CAUTIONARY STATEMENT REGARDING FORWARD-LOOKING STATEMENTS
The information in this Annual Report contains or incorporates by reference information that includes or is based upon “forward-looking statements” within the meaning of Section 27A of the Securities Act , and Section 21E of the Exchange Act. All statements, other than statements of historical fact included in this Annual Report regarding our strategy, future operations, financial position, estimated revenues and losses, projected costs, prospects, plans and objectives of management are forward-looking statements. When used in this Annual Report, words such as “may,” “assume,” “forecast,” “could,” “should,” “will,” “plan,” “believe,” “anticipate,” “intend,” “estimate,” “expect,” “project,” “budget” and similar expressions are used to identify forward-looking statements, although not all forward-looking statements contain such identifying words. These forward-looking statements are based on management’s current belief, based on currently available information, as to the outcome and timing of future events at the time such statement was made. When considering forward-looking statements, you should keep in mind the risk factors and other cautionary statements described under “Risk Factors” in this Annual Report.

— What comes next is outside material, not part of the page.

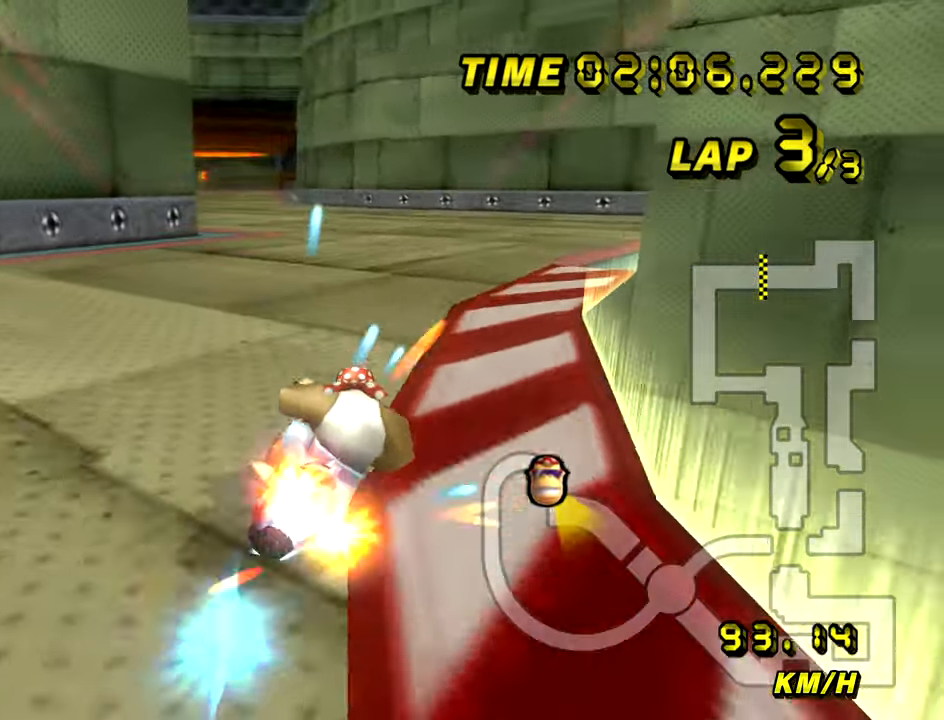
{"dt_ms": 500, "buttons": ["A"], "left_stick": "left", "events": []}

Forward looking statements may include statements about:
•our business strategy;
•our estimated proved reserves;
•our ability to distribute cash available for distribution and achieve or maintain certain financial and operational metrics;
•our drilling prospects, inventories, projects and programs;
•general economic conditions;
•actions taken by OPEC + as it pertains to the global supply and demand of, and prices for, oil, natural gas and NGLs;
•our ability to replace the reserves we produce through drilling and property acquisitions;
•our financial strategy, leverage, liquidity and capital required for our development program;
•our pending legal or environmental matters;
•our realized oil and natural gas prices;
•the timing and amount of our future production of natural gas;
•our hedging strategy and results;
•our competition and government regulations;
•our ability to obtain permits and governmental approvals;
•our marketing of natural gas;
•our leasehold or business acquisitions;
•our costs of developing our properties;
•credit markets;
•our decline rates of our oil and natural gas properties;
•uncertainty regarding our future operating results; and
•our plans, objectives, expectations and intentions contained in this Annual Report that are not historical.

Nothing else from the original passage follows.